Onnx backend nout found
Description
I get the the error: "failed to load 'ambernet' version 1: Invalid argument: unable to find backend library for backend 'onnxruntime', try specifying runtime on the model configuration."
Triton Information I am using the latest tensorrt-llm container for 25.06, from my understanding this should include onnxruntime 1.22. Where is my error? Or do I have to build onnx backend from souce always and this is just a package I can use in my python models? If so are there expected performance issues in comparison to the onnx backend vs for example using onnx via pip and python?
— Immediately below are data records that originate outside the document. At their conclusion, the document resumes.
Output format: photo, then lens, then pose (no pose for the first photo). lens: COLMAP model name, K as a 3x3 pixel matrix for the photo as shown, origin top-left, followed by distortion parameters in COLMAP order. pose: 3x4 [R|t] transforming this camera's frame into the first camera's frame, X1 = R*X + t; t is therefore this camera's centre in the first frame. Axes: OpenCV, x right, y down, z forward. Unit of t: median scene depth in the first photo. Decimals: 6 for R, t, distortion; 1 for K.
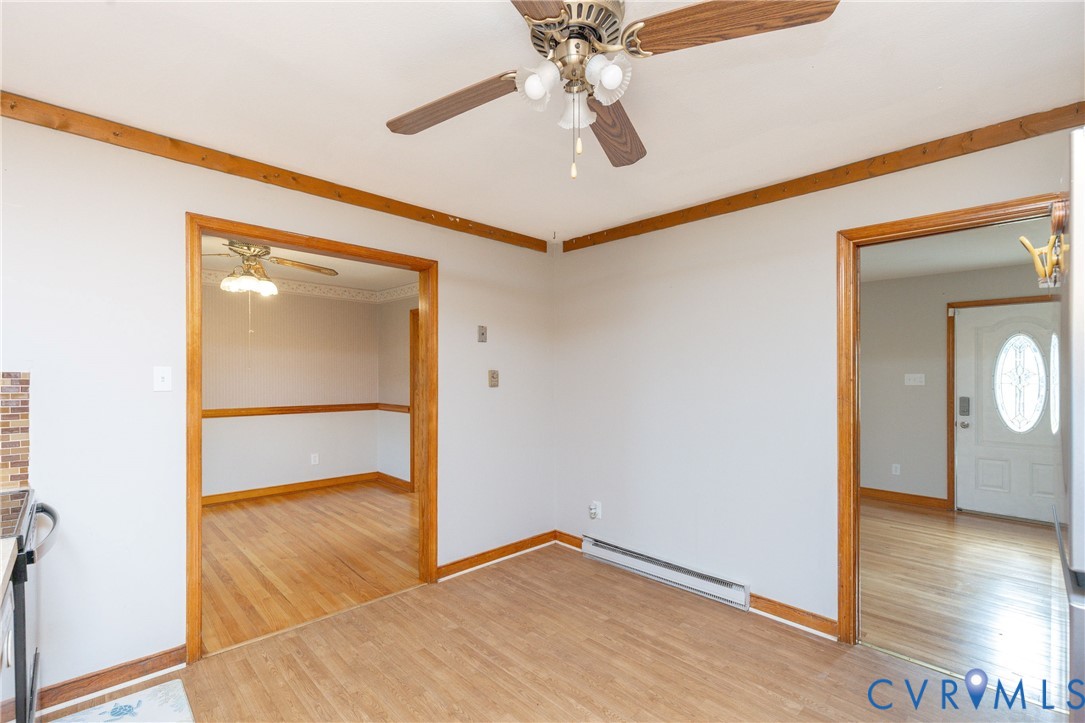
lens RADIAL K [[493.7, 0, 542.0], [0, 493.7, 374.4], [0, 0, 1]] dist [-0.000433, 0.001527]
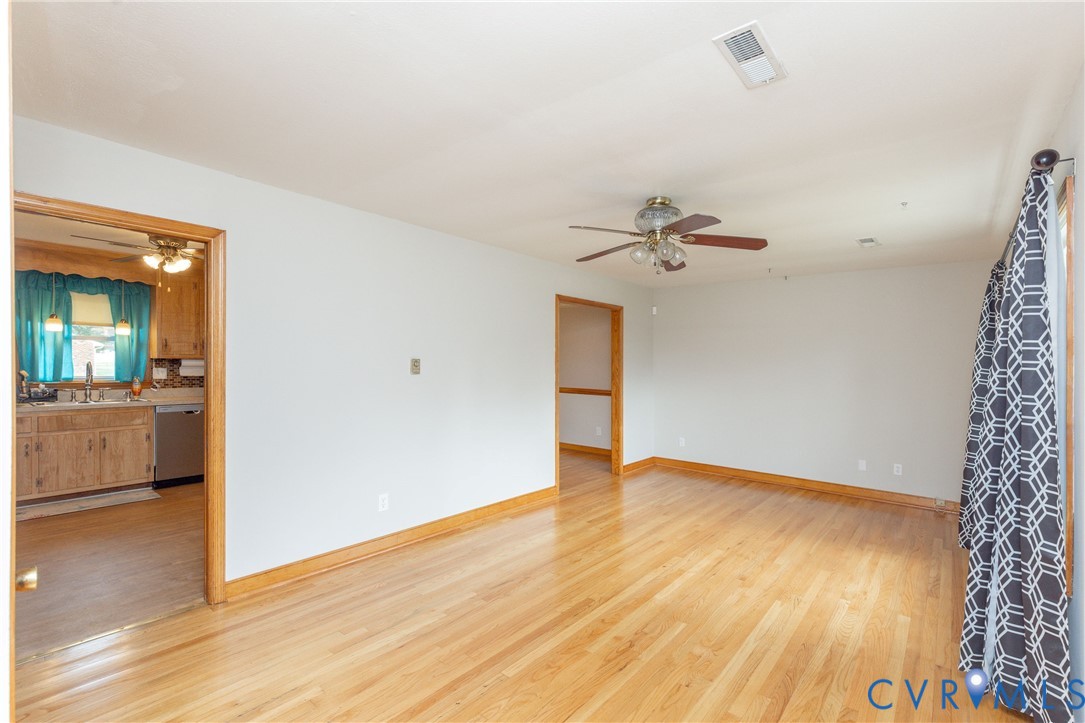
lens RADIAL K [[493.7, 0, 548.5], [0, 493.7, 375.6], [0, 0, 1]] dist [-0.000433, 0.001527]
pose [[0.106727, 0.020951, -0.994068, 1.165804], [-0.017356, 0.999665, 0.019205, 0.004685], [0.994137, 0.015204, 0.107055, 1.062591]]
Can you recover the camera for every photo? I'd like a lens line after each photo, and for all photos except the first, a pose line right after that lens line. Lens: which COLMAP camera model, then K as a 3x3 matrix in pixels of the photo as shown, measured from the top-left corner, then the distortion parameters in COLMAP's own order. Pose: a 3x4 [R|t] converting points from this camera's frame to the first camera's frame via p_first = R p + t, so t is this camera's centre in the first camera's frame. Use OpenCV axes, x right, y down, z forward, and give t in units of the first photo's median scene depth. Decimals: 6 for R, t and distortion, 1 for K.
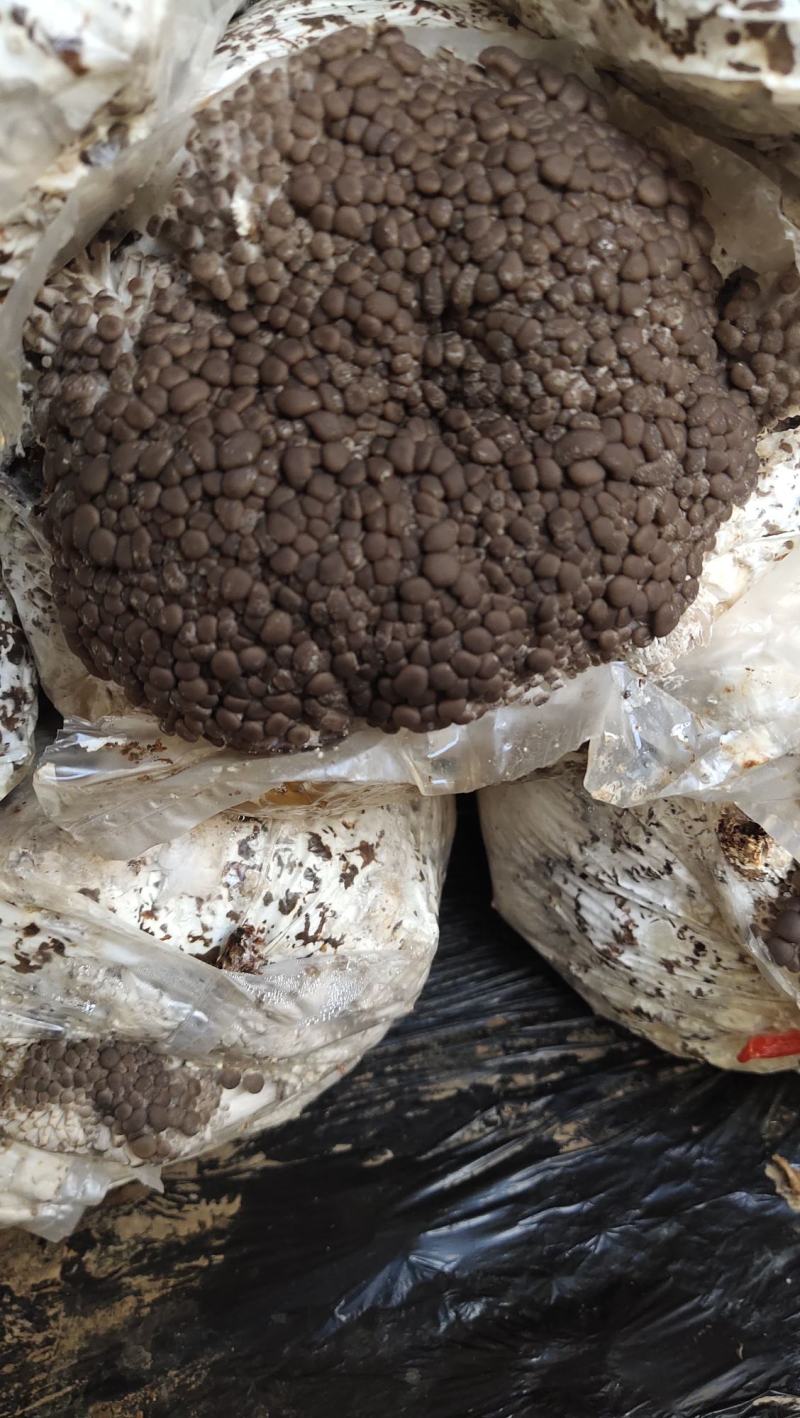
lens RADIAL K [[1069.1, 0, 400.0], [0, 1069.1, 709.0], [0, 0, 1]] dist [0.092363, -0.176682]
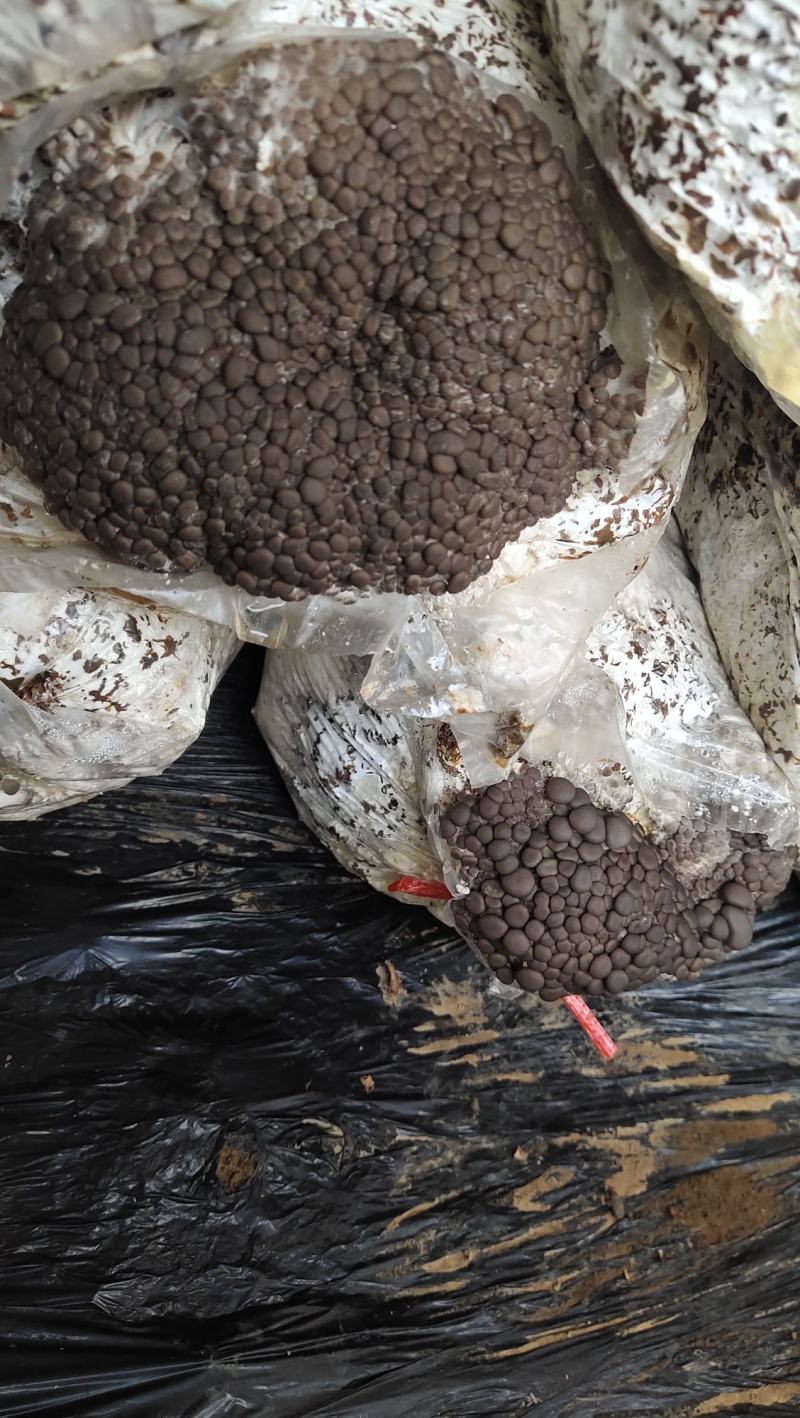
lens RADIAL K [[1063.9, 0, 400.0], [0, 1063.9, 709.0], [0, 0, 1]] dist [0.102539, -0.172592]
pose [[0.911630, 0.339216, 0.232084, -0.056593], [-0.379899, 0.910944, 0.160805, -0.103398], [-0.156868, -0.234763, 0.959312, -0.226315]]
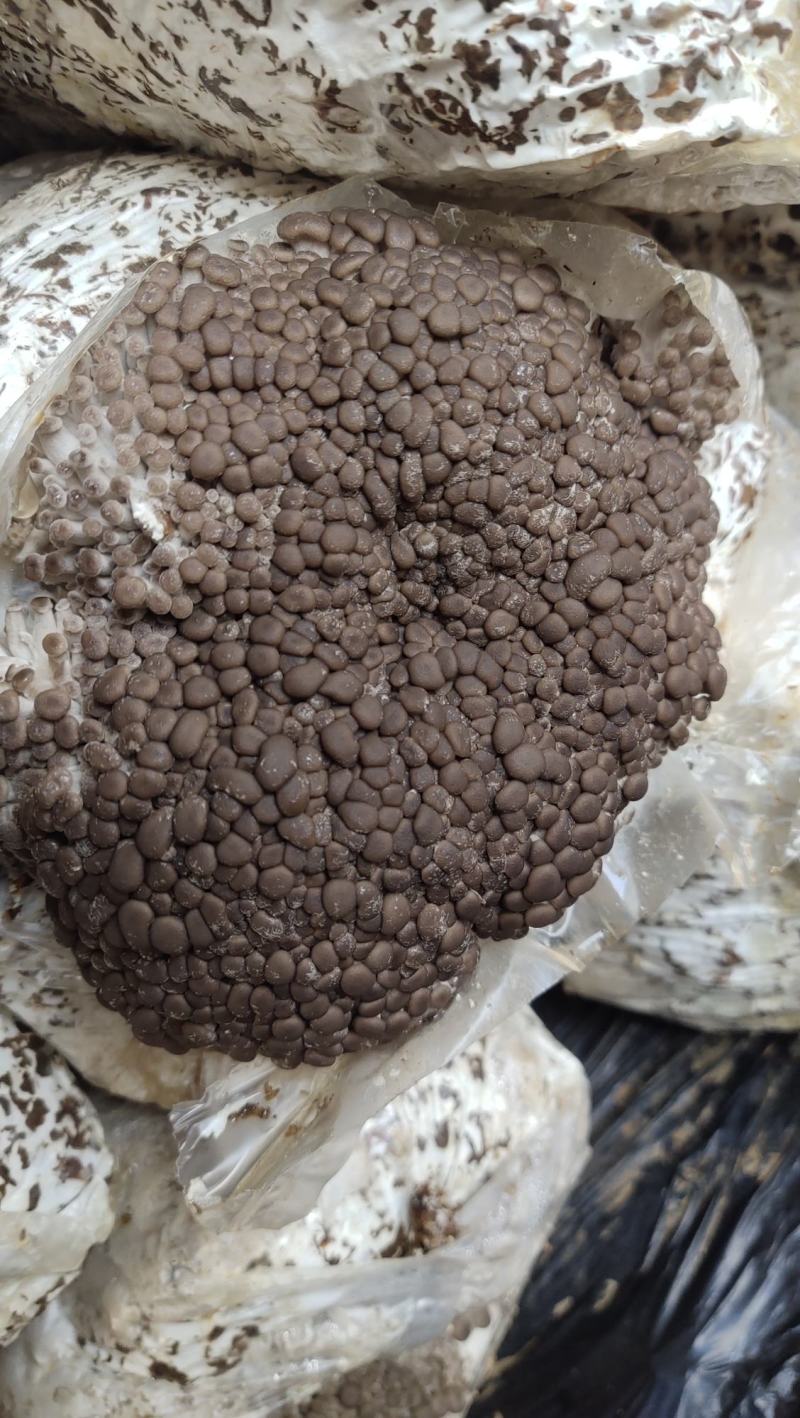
lens RADIAL K [[1097.2, 0, 402.3], [0, 1097.2, 713.3], [0, 0, 1]] dist [0.072285, -0.165789]
pose [[0.858056, -0.476471, 0.191613, -0.152483], [0.480245, 0.876644, 0.029319, -0.181055], [-0.181946, 0.066864, 0.981033, 0.092530]]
Are you using the Triton container or did you build it yourself?
To Reproduce Just use the container and try to start an onnx model from config.pbtxt with backend: "onnxruntime"
@protonicage your tensorrt-llm image does not have ONNX backend. Check this from the docs: https://catalog.ngc.nvidia.com/orgs/nvidia/containers/tritonserver#:~:text=The%20xx.yy%2Dtrtllm%2Dpython%2Dpy3%20image%20contains%20the%20Triton%20Inference%20Server%20with%20support%20for%20TensorRT%2DLLM%20and%20Python%20backends%20only.
If you have an ONNX file, loading it in onnxruntime backend is recommended as that will be faster and better memory-optimized than loading it in Python backend.